2. The term “professional services” includes especially independent scientific, literary, artistic, educational or teaching activities as well as the independent activities of physicians, lawyers, engineers, architects, dentists and accountants.

Article 15

Dependent Personal Services

1. Subject to the provisions of Articles 16, 18 and 19, salaries, wages and other similar remuneration derived by a resident of a Contracting State in respect of an employment shall be taxable only in that State unless the employment is exercised in the other Contracting State. If the employment is so exercised, such remuneration as is derived therefrom may be taxed in that other State.

2. Notwithstanding the provisions of paragraph 1, remuneration derived by a resident of a Contracting State in respect of an employment exercised in the other Contracting State shall be taxable only in the first-mentioned State if:

(a) the recipient is present in the other State for a period or periods not exceeding in the aggregate 183 days in the calendar year concerned; and

(b) the remuneration is paid by, or on behalf of, an employer who is not a resident of the other State; and

(c) the remuneration is not borne by a permanent establishment or a fixed base which the employer has in the other State.

3. Notwithstanding the preceding provisions of this Article, remuneration derived in respect of an employment exercised aboard a ship or aircraft operated in international traffic by an enterprise of a Contracting State shall be taxable only in that State. However, if the remuneration is derived by a resident of the other Contracting State, it may also be taxed in that other State.
--*--
_Problem to solve_
Reproduce the treaty excerpt word for word between "2. The term" and "dentists and accountants.", inclusive. None of the lines in the collection are needed.

Records from a collection
--*--
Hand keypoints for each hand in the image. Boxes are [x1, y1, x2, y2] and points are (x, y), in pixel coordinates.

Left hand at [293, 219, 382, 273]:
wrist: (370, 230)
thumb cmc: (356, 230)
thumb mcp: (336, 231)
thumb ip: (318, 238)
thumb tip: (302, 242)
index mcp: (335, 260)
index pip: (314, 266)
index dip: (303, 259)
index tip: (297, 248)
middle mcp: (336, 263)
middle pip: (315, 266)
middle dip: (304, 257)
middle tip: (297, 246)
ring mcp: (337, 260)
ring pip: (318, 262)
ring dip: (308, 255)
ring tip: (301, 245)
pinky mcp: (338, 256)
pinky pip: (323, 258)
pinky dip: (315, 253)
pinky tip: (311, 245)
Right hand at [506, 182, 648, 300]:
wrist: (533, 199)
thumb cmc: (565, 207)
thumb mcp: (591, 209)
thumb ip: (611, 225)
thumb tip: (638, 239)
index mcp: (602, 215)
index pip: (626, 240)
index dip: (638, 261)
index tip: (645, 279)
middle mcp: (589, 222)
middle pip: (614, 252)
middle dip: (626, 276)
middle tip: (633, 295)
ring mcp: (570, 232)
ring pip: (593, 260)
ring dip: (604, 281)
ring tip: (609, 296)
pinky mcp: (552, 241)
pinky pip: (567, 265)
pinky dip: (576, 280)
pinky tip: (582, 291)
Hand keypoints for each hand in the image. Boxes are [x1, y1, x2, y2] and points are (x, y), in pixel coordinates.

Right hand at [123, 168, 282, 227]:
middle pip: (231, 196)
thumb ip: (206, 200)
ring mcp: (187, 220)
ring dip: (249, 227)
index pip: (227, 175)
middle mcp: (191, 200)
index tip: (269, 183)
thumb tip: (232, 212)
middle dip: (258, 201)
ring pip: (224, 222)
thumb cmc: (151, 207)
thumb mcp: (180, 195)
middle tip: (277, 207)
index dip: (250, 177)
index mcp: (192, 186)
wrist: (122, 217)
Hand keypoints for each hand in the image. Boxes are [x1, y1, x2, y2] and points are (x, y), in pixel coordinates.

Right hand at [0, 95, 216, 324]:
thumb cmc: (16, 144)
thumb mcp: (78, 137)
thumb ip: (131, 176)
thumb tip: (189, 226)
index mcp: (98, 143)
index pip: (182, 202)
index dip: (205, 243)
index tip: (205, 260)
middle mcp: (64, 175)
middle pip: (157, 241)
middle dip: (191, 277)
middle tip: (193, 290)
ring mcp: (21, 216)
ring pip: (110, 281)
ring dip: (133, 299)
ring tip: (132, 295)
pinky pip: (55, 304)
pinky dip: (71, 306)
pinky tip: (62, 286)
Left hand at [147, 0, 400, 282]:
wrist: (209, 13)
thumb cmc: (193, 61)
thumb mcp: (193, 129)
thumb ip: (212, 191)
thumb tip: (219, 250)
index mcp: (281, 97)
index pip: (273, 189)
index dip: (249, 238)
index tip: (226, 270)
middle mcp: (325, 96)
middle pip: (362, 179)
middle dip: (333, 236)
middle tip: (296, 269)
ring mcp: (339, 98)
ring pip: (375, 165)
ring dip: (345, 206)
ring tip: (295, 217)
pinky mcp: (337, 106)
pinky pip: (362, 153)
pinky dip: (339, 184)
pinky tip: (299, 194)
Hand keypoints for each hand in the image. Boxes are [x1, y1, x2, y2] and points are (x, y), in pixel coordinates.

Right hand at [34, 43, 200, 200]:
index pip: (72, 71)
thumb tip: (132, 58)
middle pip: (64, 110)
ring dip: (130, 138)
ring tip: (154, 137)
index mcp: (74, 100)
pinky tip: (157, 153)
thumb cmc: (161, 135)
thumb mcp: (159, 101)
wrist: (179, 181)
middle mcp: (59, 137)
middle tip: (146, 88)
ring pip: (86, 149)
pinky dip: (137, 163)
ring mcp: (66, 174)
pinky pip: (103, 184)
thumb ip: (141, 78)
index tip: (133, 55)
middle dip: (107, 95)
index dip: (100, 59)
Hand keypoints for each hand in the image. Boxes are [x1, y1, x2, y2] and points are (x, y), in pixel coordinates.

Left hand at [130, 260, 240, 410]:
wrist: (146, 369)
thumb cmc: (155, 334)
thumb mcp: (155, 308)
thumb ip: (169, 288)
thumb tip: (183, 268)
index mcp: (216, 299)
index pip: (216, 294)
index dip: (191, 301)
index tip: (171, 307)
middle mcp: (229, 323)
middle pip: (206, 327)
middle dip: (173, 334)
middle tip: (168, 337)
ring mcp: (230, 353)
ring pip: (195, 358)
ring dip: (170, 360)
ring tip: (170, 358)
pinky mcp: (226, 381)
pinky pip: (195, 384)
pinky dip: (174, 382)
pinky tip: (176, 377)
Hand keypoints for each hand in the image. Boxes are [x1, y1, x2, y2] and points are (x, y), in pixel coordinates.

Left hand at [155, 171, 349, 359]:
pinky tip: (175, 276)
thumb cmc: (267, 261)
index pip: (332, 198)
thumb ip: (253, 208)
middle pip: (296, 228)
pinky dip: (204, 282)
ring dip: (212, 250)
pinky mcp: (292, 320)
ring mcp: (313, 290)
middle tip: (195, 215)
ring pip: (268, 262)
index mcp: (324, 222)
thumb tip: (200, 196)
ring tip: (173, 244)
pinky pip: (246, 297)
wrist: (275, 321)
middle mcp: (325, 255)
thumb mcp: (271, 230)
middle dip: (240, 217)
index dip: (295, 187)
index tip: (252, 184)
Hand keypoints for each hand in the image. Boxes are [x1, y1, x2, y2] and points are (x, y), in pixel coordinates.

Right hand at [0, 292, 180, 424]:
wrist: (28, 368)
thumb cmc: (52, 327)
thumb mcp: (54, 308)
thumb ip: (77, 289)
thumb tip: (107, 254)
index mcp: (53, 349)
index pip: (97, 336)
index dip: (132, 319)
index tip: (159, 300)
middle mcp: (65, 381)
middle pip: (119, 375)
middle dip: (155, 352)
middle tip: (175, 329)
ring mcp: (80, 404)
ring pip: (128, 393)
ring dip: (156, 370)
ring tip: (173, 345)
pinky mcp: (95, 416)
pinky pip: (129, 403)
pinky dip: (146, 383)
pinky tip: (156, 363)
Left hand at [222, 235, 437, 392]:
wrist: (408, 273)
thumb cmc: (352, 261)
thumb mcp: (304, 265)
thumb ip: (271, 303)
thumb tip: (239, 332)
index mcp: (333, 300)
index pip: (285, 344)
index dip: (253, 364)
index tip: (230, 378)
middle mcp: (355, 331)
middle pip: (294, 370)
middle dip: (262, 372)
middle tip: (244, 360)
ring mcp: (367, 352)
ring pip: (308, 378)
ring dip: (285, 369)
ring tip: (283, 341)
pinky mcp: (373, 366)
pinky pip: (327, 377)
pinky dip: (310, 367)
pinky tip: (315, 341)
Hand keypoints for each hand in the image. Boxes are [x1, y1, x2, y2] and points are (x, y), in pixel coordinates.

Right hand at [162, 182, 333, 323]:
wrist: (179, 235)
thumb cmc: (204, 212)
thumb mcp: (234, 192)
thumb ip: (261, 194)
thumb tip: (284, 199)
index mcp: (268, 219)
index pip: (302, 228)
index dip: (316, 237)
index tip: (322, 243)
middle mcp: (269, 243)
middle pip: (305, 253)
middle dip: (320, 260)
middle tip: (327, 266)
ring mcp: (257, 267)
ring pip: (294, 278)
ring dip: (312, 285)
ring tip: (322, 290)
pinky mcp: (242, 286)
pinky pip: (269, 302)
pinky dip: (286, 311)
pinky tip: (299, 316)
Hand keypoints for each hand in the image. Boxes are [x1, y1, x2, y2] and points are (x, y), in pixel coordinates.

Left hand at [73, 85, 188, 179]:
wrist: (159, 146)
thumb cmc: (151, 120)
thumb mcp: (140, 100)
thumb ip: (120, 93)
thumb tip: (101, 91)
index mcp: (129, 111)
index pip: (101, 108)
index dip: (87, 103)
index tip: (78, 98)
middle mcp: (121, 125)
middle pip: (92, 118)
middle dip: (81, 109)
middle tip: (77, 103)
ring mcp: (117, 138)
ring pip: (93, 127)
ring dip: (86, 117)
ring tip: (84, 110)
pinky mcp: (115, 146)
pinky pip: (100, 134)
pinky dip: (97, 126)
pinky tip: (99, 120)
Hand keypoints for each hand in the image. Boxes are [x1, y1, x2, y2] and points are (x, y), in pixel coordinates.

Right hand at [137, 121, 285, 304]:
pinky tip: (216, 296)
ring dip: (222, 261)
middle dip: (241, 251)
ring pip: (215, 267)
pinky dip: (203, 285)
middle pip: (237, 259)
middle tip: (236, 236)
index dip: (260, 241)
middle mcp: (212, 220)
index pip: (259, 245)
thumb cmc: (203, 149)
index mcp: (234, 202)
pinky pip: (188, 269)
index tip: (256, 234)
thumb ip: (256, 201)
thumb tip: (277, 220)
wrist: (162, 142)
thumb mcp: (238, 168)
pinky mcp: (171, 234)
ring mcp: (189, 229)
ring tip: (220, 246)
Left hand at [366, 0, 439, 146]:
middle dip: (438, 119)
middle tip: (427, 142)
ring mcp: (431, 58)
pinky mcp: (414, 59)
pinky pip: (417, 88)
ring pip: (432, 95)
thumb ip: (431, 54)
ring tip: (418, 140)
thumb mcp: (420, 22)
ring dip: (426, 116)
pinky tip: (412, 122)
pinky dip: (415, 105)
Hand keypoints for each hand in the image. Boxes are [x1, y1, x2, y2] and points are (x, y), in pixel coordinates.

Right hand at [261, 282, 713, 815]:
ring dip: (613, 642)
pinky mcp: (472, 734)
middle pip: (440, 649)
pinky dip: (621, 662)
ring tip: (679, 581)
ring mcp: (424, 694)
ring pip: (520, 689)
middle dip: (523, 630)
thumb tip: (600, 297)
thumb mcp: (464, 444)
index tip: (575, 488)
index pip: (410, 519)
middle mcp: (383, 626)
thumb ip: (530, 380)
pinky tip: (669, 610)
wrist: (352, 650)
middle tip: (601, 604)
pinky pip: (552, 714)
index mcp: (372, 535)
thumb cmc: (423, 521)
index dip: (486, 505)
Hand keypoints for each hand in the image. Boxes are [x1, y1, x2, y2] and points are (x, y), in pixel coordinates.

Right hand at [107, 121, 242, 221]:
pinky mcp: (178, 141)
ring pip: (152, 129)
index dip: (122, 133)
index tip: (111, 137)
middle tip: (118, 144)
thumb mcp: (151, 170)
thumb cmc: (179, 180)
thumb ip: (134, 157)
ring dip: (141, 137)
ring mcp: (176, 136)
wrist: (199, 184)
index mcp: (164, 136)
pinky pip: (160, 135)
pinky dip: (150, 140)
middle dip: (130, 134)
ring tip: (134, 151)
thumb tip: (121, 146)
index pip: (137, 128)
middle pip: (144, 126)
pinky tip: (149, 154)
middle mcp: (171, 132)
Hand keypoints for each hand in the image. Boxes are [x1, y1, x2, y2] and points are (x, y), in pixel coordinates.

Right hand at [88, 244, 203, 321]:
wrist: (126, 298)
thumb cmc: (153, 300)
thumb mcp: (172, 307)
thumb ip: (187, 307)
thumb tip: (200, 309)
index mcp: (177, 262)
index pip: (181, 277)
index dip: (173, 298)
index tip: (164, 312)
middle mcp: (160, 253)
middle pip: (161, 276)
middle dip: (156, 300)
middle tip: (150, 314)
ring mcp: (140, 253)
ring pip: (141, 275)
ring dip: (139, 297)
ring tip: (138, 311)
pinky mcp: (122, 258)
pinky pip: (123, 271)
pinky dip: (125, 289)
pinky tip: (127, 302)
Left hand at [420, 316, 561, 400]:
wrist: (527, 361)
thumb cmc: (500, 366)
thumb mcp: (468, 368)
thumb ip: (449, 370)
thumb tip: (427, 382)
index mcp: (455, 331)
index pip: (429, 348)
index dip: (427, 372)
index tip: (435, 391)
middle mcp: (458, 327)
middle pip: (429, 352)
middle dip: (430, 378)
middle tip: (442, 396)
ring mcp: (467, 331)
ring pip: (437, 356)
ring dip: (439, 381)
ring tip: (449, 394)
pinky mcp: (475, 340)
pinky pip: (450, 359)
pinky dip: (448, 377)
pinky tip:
--*--
_Finished exercise_
2. The term “professional services” includes especially independent scientific, literary, artistic, educational or teaching activities as well as the independent activities of physicians, lawyers, engineers, architects, dentists and accountants.